Stored items

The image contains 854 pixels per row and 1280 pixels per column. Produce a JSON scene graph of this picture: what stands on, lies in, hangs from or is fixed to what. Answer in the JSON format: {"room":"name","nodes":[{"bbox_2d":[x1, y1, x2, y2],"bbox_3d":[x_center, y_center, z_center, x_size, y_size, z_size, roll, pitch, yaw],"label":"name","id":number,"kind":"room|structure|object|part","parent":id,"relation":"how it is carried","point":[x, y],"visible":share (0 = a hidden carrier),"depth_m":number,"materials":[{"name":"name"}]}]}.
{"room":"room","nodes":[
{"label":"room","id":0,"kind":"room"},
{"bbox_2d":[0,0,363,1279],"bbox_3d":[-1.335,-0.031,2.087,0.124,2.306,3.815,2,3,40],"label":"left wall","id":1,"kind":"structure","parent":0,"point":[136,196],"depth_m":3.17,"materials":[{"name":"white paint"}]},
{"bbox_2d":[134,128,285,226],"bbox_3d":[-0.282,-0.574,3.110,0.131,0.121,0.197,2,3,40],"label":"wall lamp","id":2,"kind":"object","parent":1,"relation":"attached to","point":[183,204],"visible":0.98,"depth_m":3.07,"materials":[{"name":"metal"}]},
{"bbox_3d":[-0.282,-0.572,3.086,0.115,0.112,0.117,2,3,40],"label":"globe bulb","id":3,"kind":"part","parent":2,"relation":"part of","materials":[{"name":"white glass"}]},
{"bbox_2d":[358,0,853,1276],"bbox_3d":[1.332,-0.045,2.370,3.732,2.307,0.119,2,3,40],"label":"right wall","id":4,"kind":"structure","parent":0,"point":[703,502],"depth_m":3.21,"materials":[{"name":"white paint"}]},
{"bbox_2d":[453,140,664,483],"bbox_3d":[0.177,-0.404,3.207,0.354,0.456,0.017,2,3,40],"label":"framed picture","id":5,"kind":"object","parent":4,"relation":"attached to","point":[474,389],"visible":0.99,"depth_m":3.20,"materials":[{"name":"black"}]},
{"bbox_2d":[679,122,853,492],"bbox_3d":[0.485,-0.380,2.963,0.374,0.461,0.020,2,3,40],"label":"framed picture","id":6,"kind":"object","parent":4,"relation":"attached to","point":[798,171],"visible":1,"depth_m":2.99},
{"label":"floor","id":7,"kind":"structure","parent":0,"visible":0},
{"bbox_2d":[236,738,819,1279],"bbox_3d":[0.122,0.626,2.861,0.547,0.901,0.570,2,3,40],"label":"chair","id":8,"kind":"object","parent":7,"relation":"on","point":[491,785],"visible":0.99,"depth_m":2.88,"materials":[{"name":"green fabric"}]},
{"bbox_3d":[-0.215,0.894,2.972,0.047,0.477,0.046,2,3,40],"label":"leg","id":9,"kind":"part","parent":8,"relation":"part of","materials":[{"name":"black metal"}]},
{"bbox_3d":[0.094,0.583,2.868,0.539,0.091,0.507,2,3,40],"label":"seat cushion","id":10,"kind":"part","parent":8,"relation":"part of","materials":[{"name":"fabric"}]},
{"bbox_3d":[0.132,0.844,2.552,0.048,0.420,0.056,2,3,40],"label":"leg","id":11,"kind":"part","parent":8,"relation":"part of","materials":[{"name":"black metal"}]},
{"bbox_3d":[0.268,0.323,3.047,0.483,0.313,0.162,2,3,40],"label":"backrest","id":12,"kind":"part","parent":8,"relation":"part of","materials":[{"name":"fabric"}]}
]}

→ Task brief
Generate a verbatim printout of all the entries.

→ Task response
The image contains 854 pixels per row and 1280 pixels per column. Produce a JSON scene graph of this picture: what stands on, lies in, hangs from or is fixed to what. Answer in the JSON format: {"room":"name","nodes":[{"bbox_2d":[x1, y1, x2, y2],"bbox_3d":[x_center, y_center, z_center, x_size, y_size, z_size, roll, pitch, yaw],"label":"name","id":number,"kind":"room|structure|object|part","parent":id,"relation":"how it is carried","point":[x, y],"visible":share (0 = a hidden carrier),"depth_m":number,"materials":[{"name":"name"}]}]}.
{"room":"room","nodes":[
{"label":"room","id":0,"kind":"room"},
{"bbox_2d":[0,0,363,1279],"bbox_3d":[-1.335,-0.031,2.087,0.124,2.306,3.815,2,3,40],"label":"left wall","id":1,"kind":"structure","parent":0,"point":[136,196],"depth_m":3.17,"materials":[{"name":"white paint"}]},
{"bbox_2d":[134,128,285,226],"bbox_3d":[-0.282,-0.574,3.110,0.131,0.121,0.197,2,3,40],"label":"wall lamp","id":2,"kind":"object","parent":1,"relation":"attached to","point":[183,204],"visible":0.98,"depth_m":3.07,"materials":[{"name":"metal"}]},
{"bbox_3d":[-0.282,-0.572,3.086,0.115,0.112,0.117,2,3,40],"label":"globe bulb","id":3,"kind":"part","parent":2,"relation":"part of","materials":[{"name":"white glass"}]},
{"bbox_2d":[358,0,853,1276],"bbox_3d":[1.332,-0.045,2.370,3.732,2.307,0.119,2,3,40],"label":"right wall","id":4,"kind":"structure","parent":0,"point":[703,502],"depth_m":3.21,"materials":[{"name":"white paint"}]},
{"bbox_2d":[453,140,664,483],"bbox_3d":[0.177,-0.404,3.207,0.354,0.456,0.017,2,3,40],"label":"framed picture","id":5,"kind":"object","parent":4,"relation":"attached to","point":[474,389],"visible":0.99,"depth_m":3.20,"materials":[{"name":"black"}]},
{"bbox_2d":[679,122,853,492],"bbox_3d":[0.485,-0.380,2.963,0.374,0.461,0.020,2,3,40],"label":"framed picture","id":6,"kind":"object","parent":4,"relation":"attached to","point":[798,171],"visible":1,"depth_m":2.99},
{"label":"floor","id":7,"kind":"structure","parent":0,"visible":0},
{"bbox_2d":[236,738,819,1279],"bbox_3d":[0.122,0.626,2.861,0.547,0.901,0.570,2,3,40],"label":"chair","id":8,"kind":"object","parent":7,"relation":"on","point":[491,785],"visible":0.99,"depth_m":2.88,"materials":[{"name":"green fabric"}]},
{"bbox_3d":[-0.215,0.894,2.972,0.047,0.477,0.046,2,3,40],"label":"leg","id":9,"kind":"part","parent":8,"relation":"part of","materials":[{"name":"black metal"}]},
{"bbox_3d":[0.094,0.583,2.868,0.539,0.091,0.507,2,3,40],"label":"seat cushion","id":10,"kind":"part","parent":8,"relation":"part of","materials":[{"name":"fabric"}]},
{"bbox_3d":[0.132,0.844,2.552,0.048,0.420,0.056,2,3,40],"label":"leg","id":11,"kind":"part","parent":8,"relation":"part of","materials":[{"name":"black metal"}]},
{"bbox_3d":[0.268,0.323,3.047,0.483,0.313,0.162,2,3,40],"label":"backrest","id":12,"kind":"part","parent":8,"relation":"part of","materials":[{"name":"fabric"}]}
]}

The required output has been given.